El silencio de Lorna

L’argent

El silencio de Lorna es un buen exponente de muchas cosas. Exponente del conflicto cada vez más alarmante entre la idea de cine en las salas y la vida real de las películas, que vuelan de una punta del mundo a otra adelantándose al mercado tradicional: el film de los Dardenne llega con más de dos años de retraso y se estrena en época de rebajas, como Paranoid Park (idem, Van Sant, 2007) en 2009, como Last Days (idem, Van Sant, 2005) en 2007. Exponente, también, del fenómeno crítico del gatillo fácil y los autores indefensos: muchas de las voces que realmente conocen la trayectoria de los Dardenne parecen habérselos quitado ya de encima como ropa vieja, dejando a los hermanos belgas sin defensores legítimos. Exponente, claro, de un momento importante en el que algunos de los grandes cineastas de ayer parecen encontrarse en una encrucijada decisiva y tantean cautelosamente nuevos caminos (Haneke, Jarmusch, Kawase…). Exponente, incluso, de una idea del cine que se vuelve hoy tanto o más arriesgada que cuando apareció. Porque, antes de entrar de detalles, El silencio de Lorna no deja de ser otra dardenniana apuesta por la transparencia y la frontalidad dramática, por la depuración formal, por la integración de lo real en la ficción como generador del pulso narrativo, más que como elemento de construcción estética. Y ocurre que esa apuesta que en su momento generó tendencia ya no está tan de moda como antes (“Un cine sin estilo”, escribió Luc Dardenne sin saber que al formular esa idea estaba, justamente, creando estilo). De Benning a Raya Martin, de Godard a Weerasethakul o incluso a Costa… Las cosas parecen moverse ahora en el terreno de la mítica y de las imágenes-continente con valor icónico, imágenes en las que palpita el pasado y la leyenda. El cine de autor más arriesgado parece decantarse hoy por el mundo de las sombras. Y los Dardenne siguen filmando la calle a plena luz del día, cada vez más solos. Por eso rodar y lanzar El silencio de Lorna fue (en 2008, cuando esto ocurrió) un acto más arriesgado que hacer lo propio con El niño (L’enfant) en 2005.

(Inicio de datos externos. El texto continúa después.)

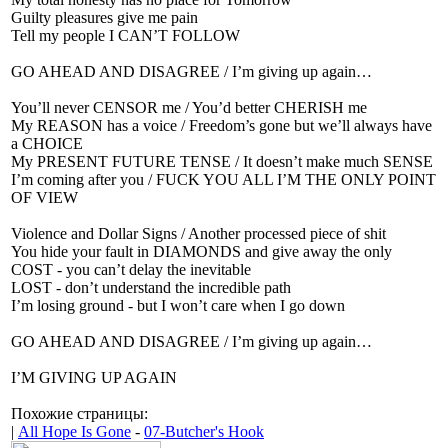
Guilty pleasures give me pain
Tell my people I CAN’T FOLLOW
GO AHEAD AND DISAGREE / I’m giving up again…
You’ll never CENSOR me / You’d better CHERISH me
My REASON has a voice / Freedom’s gone but we’ll always have
a CHOICE
My PRESENT FUTURE TENSE / It doesn’t make much SENSE
I’m coming after you / FUCK YOU ALL I’M THE ONLY POINT
OF VIEW
Violence and Dollar Signs / Another processed piece of shit
You hide your fault in DIAMONDS and give away the only
COST - you can’t delay the inevitable
LOST - don’t understand the incredible path
I’m losing ground - but I won’t care when I go down
GO AHEAD AND DISAGREE / I’m giving up again…
I’M GIVING UP AGAIN
Похожие страницы:
|
All Hope Is Gone
-
07-Butcher's Hook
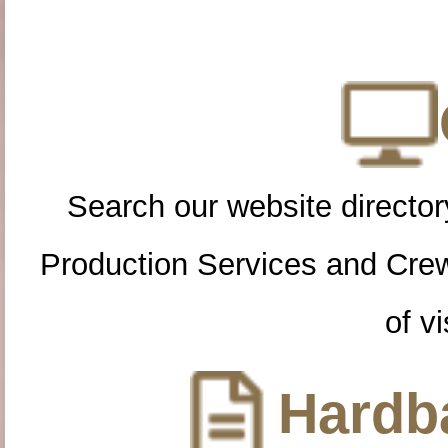
Search our website directory
Production Services and Cre
of vi
Hardba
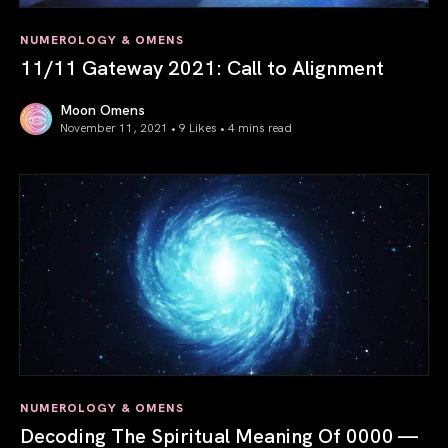
NUMEROLOGY & OMENS
11/11 Gateway 2021: Call to Alignment
Moon Omens
November 11, 2021 • 9 Likes •
4 mins read
11/11 Gateway 2021: Call to Alignment
NUMEROLOGY & OMENS
Decoding The Spiritual Meaning Of 0000 —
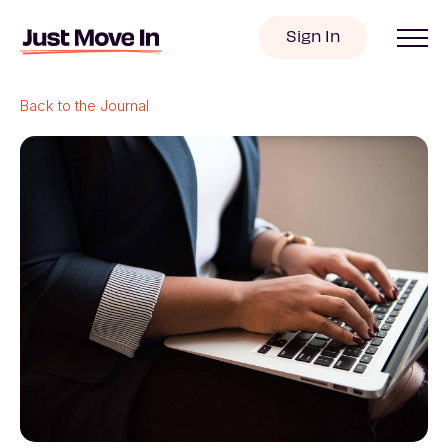
Sign In
Back to the Journal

Por lo demás, es cierto: estamos probablemente ante el Dardenne más flojo y dubitativo desde La promesa (La promesse, 1996)-, la primera vez en muchos años que el peso de la trama eclipsa a ratos la aspereza y la precisión de los planos, que el cálculo narrativo llega a vencer al pulso de lo real. Pero aún así El silencio de Lorna sigue siendo un Dardenne. Lo es (por coherencia) en el en plano apertura, de una transparencia y concisión admirables (un fajo de billetes en la ventanilla de un banco, un rostro frío y una línea de diálogo con acento del Este: “Para un préstamo. Ya lo hemos hablado. Pronto seré belga y podré hacerlo”). Y lo es (por vitalidad creativa) en la secuencia de cierre, el desenlace más chocante e inesperado que recordamos haber visto en el cine de los Dardenne, demostrando que aún conservan capacidad de sorpresa y que aún tienen algo que decir. Por eso, para los que creemos en el aforismo de Arthur Cravan (“Tiene más mérito descubrir el misterio en la luz que en la sombra… Los lerdos sólo ven lo bello en las cosas bellas”.), Jean-Pierre y Luc Dardenne son cineastas importantes. Lo suficiente como para poder permitirles algunos pasos en falso.